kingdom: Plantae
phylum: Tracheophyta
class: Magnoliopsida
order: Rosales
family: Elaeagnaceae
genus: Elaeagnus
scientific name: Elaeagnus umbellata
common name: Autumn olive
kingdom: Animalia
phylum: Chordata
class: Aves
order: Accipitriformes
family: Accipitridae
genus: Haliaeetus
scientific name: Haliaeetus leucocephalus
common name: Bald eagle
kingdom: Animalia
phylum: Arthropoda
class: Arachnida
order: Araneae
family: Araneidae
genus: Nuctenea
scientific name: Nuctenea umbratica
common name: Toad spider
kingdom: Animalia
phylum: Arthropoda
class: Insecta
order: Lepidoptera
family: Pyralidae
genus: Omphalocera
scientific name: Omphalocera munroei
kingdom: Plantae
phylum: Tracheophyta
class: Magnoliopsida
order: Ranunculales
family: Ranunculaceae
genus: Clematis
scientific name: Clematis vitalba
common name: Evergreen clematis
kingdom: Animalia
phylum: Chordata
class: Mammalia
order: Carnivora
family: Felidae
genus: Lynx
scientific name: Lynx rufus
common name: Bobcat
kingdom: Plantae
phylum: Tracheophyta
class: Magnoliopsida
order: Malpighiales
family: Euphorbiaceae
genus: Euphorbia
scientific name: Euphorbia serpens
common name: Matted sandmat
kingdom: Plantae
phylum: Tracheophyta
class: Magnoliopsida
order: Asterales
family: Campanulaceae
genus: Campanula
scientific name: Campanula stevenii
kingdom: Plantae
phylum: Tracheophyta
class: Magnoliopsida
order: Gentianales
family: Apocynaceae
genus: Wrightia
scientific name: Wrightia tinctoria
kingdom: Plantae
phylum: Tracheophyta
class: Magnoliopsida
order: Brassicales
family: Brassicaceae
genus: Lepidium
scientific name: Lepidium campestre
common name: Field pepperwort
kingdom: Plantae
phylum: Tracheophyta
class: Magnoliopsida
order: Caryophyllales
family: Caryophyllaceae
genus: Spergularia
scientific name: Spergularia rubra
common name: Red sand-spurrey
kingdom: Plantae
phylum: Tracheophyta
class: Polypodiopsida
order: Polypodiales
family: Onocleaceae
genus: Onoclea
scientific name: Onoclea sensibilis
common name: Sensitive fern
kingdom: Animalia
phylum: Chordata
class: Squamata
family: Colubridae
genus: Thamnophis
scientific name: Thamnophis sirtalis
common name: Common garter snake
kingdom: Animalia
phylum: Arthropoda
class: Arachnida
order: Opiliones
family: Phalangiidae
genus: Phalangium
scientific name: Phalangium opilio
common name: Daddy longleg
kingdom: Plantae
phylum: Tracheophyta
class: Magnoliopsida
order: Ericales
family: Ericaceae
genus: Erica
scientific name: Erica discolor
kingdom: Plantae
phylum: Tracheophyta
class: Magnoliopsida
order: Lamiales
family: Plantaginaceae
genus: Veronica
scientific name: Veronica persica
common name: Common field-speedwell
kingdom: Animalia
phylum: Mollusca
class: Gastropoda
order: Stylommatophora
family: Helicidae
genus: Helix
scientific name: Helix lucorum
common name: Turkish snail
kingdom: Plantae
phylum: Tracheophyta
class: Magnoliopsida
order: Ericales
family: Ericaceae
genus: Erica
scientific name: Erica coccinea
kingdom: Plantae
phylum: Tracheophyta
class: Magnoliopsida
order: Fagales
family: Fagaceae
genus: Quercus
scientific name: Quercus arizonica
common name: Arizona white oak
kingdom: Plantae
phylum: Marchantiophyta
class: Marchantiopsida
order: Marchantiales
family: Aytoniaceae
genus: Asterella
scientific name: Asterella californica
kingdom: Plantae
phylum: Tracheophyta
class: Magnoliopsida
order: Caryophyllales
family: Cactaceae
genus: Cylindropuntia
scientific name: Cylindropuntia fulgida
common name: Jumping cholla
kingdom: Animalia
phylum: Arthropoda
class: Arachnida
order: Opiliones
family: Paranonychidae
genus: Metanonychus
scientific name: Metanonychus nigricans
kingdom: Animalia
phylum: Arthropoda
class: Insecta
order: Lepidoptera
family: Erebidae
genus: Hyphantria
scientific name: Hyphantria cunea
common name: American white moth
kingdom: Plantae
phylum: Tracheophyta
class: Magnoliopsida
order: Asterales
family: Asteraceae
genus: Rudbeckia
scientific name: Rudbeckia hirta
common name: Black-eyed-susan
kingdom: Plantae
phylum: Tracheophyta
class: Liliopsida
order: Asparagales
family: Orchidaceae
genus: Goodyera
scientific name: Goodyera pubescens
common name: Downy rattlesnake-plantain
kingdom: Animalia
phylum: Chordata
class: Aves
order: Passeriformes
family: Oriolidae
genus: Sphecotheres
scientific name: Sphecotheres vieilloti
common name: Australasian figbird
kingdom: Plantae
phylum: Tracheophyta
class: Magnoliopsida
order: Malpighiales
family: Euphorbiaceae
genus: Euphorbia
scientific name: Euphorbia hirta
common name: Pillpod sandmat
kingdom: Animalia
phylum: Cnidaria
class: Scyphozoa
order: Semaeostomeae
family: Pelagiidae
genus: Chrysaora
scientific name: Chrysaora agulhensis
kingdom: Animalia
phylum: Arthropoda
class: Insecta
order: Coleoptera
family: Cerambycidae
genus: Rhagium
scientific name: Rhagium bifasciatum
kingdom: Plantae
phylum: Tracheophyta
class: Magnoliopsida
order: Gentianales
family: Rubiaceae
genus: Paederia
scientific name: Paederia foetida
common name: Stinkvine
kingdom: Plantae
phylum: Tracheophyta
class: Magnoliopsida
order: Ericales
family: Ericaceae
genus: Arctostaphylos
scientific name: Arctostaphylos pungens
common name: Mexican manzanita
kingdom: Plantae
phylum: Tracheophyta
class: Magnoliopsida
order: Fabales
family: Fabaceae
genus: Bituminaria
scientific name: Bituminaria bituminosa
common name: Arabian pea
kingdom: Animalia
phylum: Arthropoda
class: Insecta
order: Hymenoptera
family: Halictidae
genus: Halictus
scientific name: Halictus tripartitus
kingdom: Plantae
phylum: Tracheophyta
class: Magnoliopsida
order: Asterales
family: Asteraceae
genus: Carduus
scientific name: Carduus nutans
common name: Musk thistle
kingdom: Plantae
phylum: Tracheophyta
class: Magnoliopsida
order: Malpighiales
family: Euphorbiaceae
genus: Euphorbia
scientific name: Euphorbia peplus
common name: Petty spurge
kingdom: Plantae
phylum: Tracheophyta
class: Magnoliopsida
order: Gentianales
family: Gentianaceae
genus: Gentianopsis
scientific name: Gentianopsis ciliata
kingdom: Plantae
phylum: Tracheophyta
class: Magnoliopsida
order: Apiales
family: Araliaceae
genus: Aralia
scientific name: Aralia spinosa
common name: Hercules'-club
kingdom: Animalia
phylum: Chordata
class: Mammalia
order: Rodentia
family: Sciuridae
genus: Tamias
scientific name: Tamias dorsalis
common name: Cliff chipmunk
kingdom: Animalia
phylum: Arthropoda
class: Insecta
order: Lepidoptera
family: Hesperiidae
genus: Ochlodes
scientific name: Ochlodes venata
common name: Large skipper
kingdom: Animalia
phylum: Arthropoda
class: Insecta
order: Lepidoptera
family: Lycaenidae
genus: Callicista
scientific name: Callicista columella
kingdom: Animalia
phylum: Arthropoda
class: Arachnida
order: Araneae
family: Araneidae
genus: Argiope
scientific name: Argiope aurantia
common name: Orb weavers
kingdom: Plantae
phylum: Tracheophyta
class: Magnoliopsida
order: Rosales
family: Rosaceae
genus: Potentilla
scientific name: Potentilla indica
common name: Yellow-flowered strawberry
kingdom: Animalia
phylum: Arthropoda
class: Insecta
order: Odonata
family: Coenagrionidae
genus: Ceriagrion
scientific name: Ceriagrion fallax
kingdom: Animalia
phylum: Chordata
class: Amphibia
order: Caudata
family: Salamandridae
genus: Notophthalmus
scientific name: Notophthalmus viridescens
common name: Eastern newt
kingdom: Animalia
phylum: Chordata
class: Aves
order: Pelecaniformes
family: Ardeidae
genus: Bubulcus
────────
▶ _Your task_: Format the lines of the material above, starting with the line containing "scientific name: Chrysaora agulhensis" and going on through the line containing "scientific name: Argiope aurantia", as a JSON list of strings with one string per line and blank lines left out.

▶ _Correct output_:
[
  "scientific name: Chrysaora agulhensis",
  "kingdom: Animalia",
  "phylum: Arthropoda",
  "class: Insecta",
  "order: Coleoptera",
  "family: Cerambycidae",
  "genus: Rhagium",
  "scientific name: Rhagium bifasciatum",
  "kingdom: Plantae",
  "phylum: Tracheophyta",
  "class: Magnoliopsida",
  "order: Gentianales",
  "family: Rubiaceae",
  "genus: Paederia",
  "scientific name: Paederia foetida",
  "common name: Stinkvine",
  "kingdom: Plantae",
  "phylum: Tracheophyta",
  "class: Magnoliopsida",
  "order: Ericales",
  "family: Ericaceae",
  "genus: Arctostaphylos",
  "scientific name: Arctostaphylos pungens",
  "common name: Mexican manzanita",
  "kingdom: Plantae",
  "phylum: Tracheophyta",
  "class: Magnoliopsida",
  "order: Fabales",
  "family: Fabaceae",
  "genus: Bituminaria",
  "scientific name: Bituminaria bituminosa",
  "common name: Arabian pea",
  "kingdom: Animalia",
  "phylum: Arthropoda",
  "class: Insecta",
  "order: Hymenoptera",
  "family: Halictidae",
  "genus: Halictus",
  "scientific name: Halictus tripartitus",
  "kingdom: Plantae",
  "phylum: Tracheophyta",
  "class: Magnoliopsida",
  "order: Asterales",
  "family: Asteraceae",
  "genus: Carduus",
  "scientific name: Carduus nutans",
  "common name: Musk thistle",
  "kingdom: Plantae",
  "phylum: Tracheophyta",
  "class: Magnoliopsida",
  "order: Malpighiales",
  "family: Euphorbiaceae",
  "genus: Euphorbia",
  "scientific name: Euphorbia peplus",
  "common name: Petty spurge",
  "kingdom: Plantae",
  "phylum: Tracheophyta",
  "class: Magnoliopsida",
  "order: Gentianales",
  "family: Gentianaceae",
  "genus: Gentianopsis",
  "scientific name: Gentianopsis ciliata",
  "kingdom: Plantae",
  "phylum: Tracheophyta",
  "class: Magnoliopsida",
  "order: Apiales",
  "family: Araliaceae",
  "genus: Aralia",
  "scientific name: Aralia spinosa",
  "common name: Hercules'-club",
  "kingdom: Animalia",
  "phylum: Chordata",
  "class: Mammalia",
  "order: Rodentia",
  "family: Sciuridae",
  "genus: Tamias",
  "scientific name: Tamias dorsalis",
  "common name: Cliff chipmunk",
  "kingdom: Animalia",
  "phylum: Arthropoda",
  "class: Insecta",
  "order: Lepidoptera",
  "family: Hesperiidae",
  "genus: Ochlodes",
  "scientific name: Ochlodes venata",
  "common name: Large skipper",
  "kingdom: Animalia",
  "phylum: Arthropoda",
  "class: Insecta",
  "order: Lepidoptera",
  "family: Lycaenidae",
  "genus: Callicista",
  "scientific name: Callicista columella",
  "kingdom: Animalia",
  "phylum: Arthropoda",
  "class: Arachnida",
  "order: Araneae",
  "family: Araneidae",
  "genus: Argiope",
  "scientific name: Argiope aurantia"
]